Ah, the trials and tribulations of small businesses in the gritty atmosphere of the American Economy. Why we don’t love them just for being there is a question that seems to keep them up nights. When the small business is a bank, they seem to feel that our devotion is their birthright.
The spokesperson for the sad, beleagured little Delaware County Bank apparently felt a need to speak out today with a letter to the editor of the local paper. Unable to write a cogent sentence, he begins with “on behalf of,” but quickly turns to the first person. Apparently he, personally, was offended by a recent story about the bank. (We used to capitalize The Bank and speak in reverent tones, but hey, it’s a new day.)
Along the way of decrying mistreatment by the reporter, he brings up some interesting questions. “What has the bank done for the community in the 40+ years they have been around?” Well, I can tell you that from a personal conversation with a former bank president, they felt that they had done far too much for a greedy, grasping community. That nonsense stopped with him. The job was always to make money for the shareholders. That is, indeed, the obligation of a corporation. Make money for the shareholders — some of whom have lost millions due to the bank’s toxic portfolio and failed strategies. Oh – and that federal watch thing they operated under last year.

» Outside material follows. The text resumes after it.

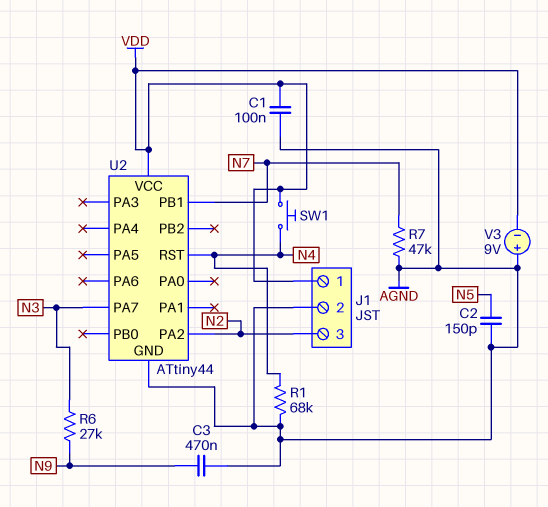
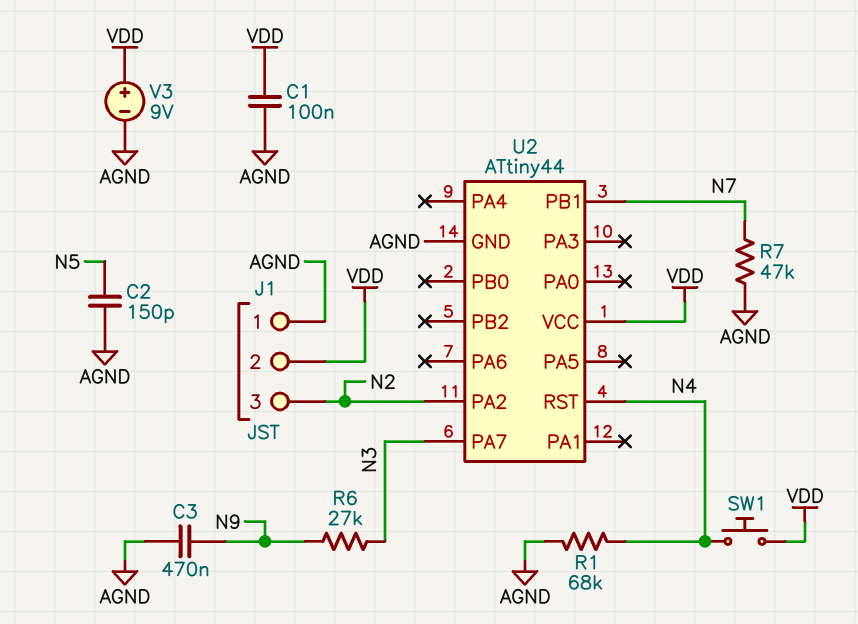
J1 pin 1: VDD -> AGND
J1 pin 2: AGND -> VDD
V3: 9V (plus AGND, minus VDD) -> 9V (plus VDD, minus AGND)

He says the story failed to reveal their plans for the community. Ok, what are they? The bank itself hasn’t said much to the community from their $5 million, 55,000 square foot headquarters in Southern Delaware County (that’s where the money is, they said.)
In 1995 the bank “abruptly” removed Roy Rushing from the ceo seat. In 2002, they “abruptly” removed Larry Coburn, who was then making more than $227,000 per year. Of course, that came discretely after he made front pages with a black eye, his secretary’s husband and there was a handgun in there somewhere.
Then came the Jeff Benton era. But then, alas, the 2010 “departure” of Benton, while the bank was under the control of the Federal Reserve.
Several hopeful young men have stepped to the plate internally to try to hold the reins, but that doesn’t seem to be working either.
So, Mr. Spokesman, what are the bank’s plans for the community?